Estudo sugere que derrubada de mais de 40% da floresta muda o clima local, disparando o processo de savanização
Simulação em computador mostrou que troca da mata por lavoura de soja pode reduzir chuvas em até 24% no verão no leste amazônico
Uma das perguntas que mais tiram o sono dos estudiosos da Amazônia é quanto desmatamento precisa ocorrer para que o clima local mude. Pelo menos para uma região da floresta, cientistas brasileiros acreditam já ter uma resposta: 40%.
Substituir esse total de mata nativa por soja ou pasto pode causar aumentos de temperatura de até 4C e uma redução de até 24% nas chuvas durante a estação seca na porção leste do território amazônico.
A área em questão abarca Pará, Amapá, Roraima, Maranhão, Tocantins e um pedaço do Amazonas. Trata-se da metade naturalmente mais seca dos 5 milhões de quilômetros quadrados da Amazônia Legal. E também uma das mais desmatadas: de 18% a 20% das florestas ali já cederam lugar à agropecuária, contra 15% da média amazônica total.
A conclusão é de um estudo feito pelo Inpe (Instituto Nacional de Pesquisas Espaciais), com participação de pesquisadores das universidades federais de Minas Gerais e de Viçosa. O trabalho, que será publicado em setembro no periódico "Geophysical Research Letters", cruza pela primeira vez modelos climáticos computacionais com cenários realistas de desmatamento.
Ele aponta que, além do aquecimento global, a destruição da floresta também pode levar à chamada savanização, processo no qual o clima quente e úmido típico da Amazônia dá lugar a um clima quente e seco característico do cerrado. Nesse clima, a vegetação densa da floresta tropical não sobrevive -e cede lugar à savana.
O conceito de savanização foi proposto em 2003 por Marcos Oyama e Carlos Nobre, do Inpe. Com base em modelos que uniam clima e vegetação, eles estimaram que o aumento da concentração de gases-estufa poderia levar a floresta a um novo "estado de equilíbrio".
Os cientistas sabiam que o desmatamento também tem potencial "savanizante". Isso porque o clima na Amazônia depende das árvores, que regulam a umidade e a quantidade de luz solar que chega ao solo. Quanto menos floresta, em tese, mais quente e seca será a região.
Só que até agora uma questão permanecia em aberto: quanto de desmatamento provocaria essa mudança de equilíbrio?
A pergunta era difícil de responder com os modelos usados até então. "Eles eram aleatórios, alimentados ou com um cenário extremo -de 100% de desmatamento- ou com um total que o pesquisador chutava", disse à Folha Gilvan Sampaio, climatologista do Inpe que liderou o novo estudo.

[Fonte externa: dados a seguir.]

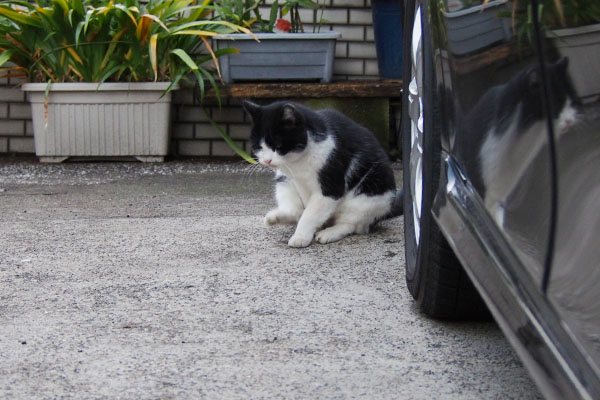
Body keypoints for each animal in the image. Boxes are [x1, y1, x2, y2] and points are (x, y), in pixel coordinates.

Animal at [243, 100, 404, 247]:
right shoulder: (295, 180)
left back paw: (329, 233)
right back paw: (276, 217)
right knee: (295, 210)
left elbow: (310, 214)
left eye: (278, 145)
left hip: (368, 198)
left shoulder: (329, 188)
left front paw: (300, 237)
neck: (297, 163)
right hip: (284, 183)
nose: (267, 160)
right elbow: (304, 211)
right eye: (259, 147)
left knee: (352, 225)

Destruição gradualPara atacar a questão, Sampaio e seus colegas usaram as estimativas de desmatamento produzidas pelo grupo de Britaldo Soares Filho, da UFMG (www.csr.ufmg.br/simamazonia). "Esta é a primeira vez que são utilizados cenários futuros de mudanças no uso da terra que se baseiam no que realmente vem ocorrendo na Amazônia. Com isso, podemos analisar como será o comportamento da chuva, temperatura etc. à medida que a Amazônia é gradualmente desmatada", diz o cientista do Inpe.
O modelo também tentou capturar as diferenças de temperatura e precipitação causadas pela substituição da floresta por soja ou pasto, os dois usos mais comuns (e lucrativos) da terra na região.
O que as simulações em computador mostram é que o clima começa realmente a mudar quando a taxa de desmatamento é maior do que 40%.
A redução mais grave no total de chuvas ocorre nos meses de verão amazônico (junho, julho e agosto) e nas simulações nas quais a mata é substituída por soja. Segundo Sampaio, isso acontece porque o ciclo anual da soja deixa o solo mais claro, aumentando a incidência de radiação solar.